# When Air travel was fun



## guno (Jun 8, 2014)




----------



## Mr. H. (Jun 8, 2014)

"Paper Jet" flights. Who'da thunkit? 

Check it out - that tail number is still used today...


N707PA ? FlightAware

"The travail has been taken out of travel".

I remember when folks could smoke on flights.

I rather enjoyed that video.


----------



## Pogo (Jun 8, 2014)

guno said:


> https://www.youtube.com/watch?v=QaXZ8Nisyjo



I love the way the narrator intones "the year 1954" .... and just then a 1957 Dodge goes by


----------



## Mr. H. (Jun 8, 2014)

Nobody does it like Denzel...


----------



## DGS49 (Jun 16, 2014)

Dare I mention?...This was a time when "Stewardesses" were uniformly young, statuesque, and physically attractive.  To say that you were "dating a Stewardess" was the equivalent of a girl saying she was dating a doctor.

It definitely added to the enjoyment of flying.

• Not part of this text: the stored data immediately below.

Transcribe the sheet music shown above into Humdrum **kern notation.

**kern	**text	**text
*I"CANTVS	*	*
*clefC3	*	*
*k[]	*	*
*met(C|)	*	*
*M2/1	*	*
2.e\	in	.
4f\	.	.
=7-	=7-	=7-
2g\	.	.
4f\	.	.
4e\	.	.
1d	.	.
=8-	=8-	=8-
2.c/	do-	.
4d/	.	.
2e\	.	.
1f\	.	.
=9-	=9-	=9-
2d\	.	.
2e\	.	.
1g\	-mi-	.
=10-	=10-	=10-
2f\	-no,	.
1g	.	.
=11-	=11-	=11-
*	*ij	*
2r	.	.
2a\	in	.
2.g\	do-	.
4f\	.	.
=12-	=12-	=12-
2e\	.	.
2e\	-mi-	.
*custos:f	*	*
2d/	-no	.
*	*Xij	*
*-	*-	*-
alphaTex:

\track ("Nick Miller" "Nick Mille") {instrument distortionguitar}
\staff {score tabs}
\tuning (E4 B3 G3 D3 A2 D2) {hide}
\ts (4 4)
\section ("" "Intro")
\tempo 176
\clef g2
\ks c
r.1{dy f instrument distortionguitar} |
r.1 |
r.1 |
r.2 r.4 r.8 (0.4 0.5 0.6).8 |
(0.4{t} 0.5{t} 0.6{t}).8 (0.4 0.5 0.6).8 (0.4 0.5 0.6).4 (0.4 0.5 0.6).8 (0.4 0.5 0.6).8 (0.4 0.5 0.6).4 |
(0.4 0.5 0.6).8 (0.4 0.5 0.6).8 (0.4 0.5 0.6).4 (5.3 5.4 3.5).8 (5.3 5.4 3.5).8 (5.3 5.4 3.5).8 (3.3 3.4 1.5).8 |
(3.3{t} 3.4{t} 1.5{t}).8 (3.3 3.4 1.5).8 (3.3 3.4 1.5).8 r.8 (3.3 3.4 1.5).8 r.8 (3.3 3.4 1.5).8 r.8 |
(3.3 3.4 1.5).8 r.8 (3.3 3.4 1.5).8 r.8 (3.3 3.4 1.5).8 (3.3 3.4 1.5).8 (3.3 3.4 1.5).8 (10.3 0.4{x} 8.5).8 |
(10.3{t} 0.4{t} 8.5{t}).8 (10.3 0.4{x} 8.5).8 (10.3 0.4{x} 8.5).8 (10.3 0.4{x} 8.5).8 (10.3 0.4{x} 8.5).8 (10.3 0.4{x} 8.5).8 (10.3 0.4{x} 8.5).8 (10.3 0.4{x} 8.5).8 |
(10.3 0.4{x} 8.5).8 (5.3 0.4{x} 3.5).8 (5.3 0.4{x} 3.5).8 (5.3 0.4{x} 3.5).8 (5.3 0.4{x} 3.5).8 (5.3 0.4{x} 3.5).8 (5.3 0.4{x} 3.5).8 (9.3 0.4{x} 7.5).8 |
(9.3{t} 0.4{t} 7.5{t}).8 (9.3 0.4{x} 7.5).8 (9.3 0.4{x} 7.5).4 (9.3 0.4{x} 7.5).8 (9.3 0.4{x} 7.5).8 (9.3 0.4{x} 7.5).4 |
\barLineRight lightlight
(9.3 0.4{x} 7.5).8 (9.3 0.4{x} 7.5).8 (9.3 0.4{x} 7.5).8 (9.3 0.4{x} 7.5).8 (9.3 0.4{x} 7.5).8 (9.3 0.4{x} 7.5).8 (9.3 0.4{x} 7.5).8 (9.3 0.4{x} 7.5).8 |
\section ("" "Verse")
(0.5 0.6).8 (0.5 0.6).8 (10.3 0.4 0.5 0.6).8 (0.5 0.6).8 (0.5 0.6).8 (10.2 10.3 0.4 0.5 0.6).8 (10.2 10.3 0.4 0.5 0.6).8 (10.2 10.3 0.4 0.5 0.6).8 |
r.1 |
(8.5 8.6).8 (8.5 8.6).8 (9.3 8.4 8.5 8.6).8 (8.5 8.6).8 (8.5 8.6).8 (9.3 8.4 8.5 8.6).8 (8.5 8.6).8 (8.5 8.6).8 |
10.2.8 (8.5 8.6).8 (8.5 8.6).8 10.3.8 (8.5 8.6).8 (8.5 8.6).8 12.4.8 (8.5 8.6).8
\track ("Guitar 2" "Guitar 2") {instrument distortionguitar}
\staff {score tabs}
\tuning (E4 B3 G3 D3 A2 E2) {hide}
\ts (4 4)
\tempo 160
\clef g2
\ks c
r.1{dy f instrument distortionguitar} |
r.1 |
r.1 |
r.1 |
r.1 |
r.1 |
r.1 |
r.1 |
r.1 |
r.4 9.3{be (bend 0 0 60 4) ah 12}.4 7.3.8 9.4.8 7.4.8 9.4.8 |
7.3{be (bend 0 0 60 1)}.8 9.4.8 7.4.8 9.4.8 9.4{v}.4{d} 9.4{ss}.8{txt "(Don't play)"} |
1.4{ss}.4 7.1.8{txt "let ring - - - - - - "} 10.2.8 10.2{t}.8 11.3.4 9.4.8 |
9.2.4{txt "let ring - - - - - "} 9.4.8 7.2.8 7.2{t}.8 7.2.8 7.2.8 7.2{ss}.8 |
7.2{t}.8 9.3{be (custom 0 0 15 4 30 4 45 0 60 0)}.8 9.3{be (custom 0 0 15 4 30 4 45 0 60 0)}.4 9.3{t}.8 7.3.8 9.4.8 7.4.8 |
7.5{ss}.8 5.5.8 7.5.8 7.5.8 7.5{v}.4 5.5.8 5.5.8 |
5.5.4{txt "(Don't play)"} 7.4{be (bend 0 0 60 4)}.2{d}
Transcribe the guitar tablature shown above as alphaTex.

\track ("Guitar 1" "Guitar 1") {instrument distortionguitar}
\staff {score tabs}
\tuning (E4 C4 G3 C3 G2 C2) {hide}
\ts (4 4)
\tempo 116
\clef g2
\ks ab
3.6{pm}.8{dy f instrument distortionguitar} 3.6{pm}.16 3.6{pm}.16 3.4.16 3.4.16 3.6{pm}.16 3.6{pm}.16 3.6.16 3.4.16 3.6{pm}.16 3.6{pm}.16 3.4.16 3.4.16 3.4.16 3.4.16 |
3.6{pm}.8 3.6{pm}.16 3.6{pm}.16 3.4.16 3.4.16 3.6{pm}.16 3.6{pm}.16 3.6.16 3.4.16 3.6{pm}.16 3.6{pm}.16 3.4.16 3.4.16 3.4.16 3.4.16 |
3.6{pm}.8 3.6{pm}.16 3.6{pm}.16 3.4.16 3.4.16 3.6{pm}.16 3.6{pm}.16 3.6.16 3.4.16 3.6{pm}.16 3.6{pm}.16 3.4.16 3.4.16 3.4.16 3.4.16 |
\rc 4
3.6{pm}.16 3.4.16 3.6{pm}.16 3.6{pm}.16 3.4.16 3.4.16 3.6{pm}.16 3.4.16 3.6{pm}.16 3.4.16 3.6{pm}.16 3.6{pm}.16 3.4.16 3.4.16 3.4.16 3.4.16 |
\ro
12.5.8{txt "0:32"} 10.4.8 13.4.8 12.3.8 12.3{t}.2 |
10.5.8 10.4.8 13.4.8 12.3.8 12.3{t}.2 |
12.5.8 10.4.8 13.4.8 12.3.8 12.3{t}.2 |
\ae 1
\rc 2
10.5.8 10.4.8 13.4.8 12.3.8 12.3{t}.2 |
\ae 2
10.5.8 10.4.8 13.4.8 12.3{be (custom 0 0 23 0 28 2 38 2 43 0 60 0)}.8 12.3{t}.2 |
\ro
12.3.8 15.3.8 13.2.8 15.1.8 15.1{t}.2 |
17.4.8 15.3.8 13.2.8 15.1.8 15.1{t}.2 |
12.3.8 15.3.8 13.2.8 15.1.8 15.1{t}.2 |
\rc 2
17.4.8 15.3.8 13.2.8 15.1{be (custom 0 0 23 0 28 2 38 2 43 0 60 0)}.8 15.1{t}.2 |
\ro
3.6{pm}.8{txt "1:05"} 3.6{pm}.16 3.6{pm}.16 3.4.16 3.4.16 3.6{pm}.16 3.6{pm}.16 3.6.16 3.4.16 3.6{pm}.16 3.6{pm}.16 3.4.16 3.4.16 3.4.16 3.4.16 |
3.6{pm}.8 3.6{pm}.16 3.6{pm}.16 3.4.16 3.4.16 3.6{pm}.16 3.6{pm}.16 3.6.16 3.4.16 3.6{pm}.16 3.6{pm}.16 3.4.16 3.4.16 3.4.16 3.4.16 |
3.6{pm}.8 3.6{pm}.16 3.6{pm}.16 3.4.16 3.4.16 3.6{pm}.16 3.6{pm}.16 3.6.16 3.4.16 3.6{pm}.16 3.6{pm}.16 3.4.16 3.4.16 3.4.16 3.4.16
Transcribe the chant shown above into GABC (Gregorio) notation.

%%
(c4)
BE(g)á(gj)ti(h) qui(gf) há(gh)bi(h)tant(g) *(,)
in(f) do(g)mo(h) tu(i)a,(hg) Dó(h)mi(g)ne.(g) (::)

God bless Southwest for trying to make it as pleasant as possible now.


----------



## Abishai100 (Oct 30, 2014)

*SkyWay Witch*
Now they have official corporate inspectors working incognito on flights to monitor the state of service and upkeep during travel.  Rumored airlines heavily investing in such monitoring procedures include Air Canada and Korean Air.

Travel, like anything else, goes down in quality when traffic goes up --- it's the law of economics.

Recently, Middle Eastern and Asian airlines have been taking advantage of tourism inflation.

These are the rumors...







Korean Air - Wikipedia the free encyclopedia


----------



## Saigon (Nov 5, 2014)

But on the upside, these days most of us can afford to travel. 

In the 1950's it really must have been a thing for the elite. I do like that these days most of us can afford to see the other side of the world if we want.


----------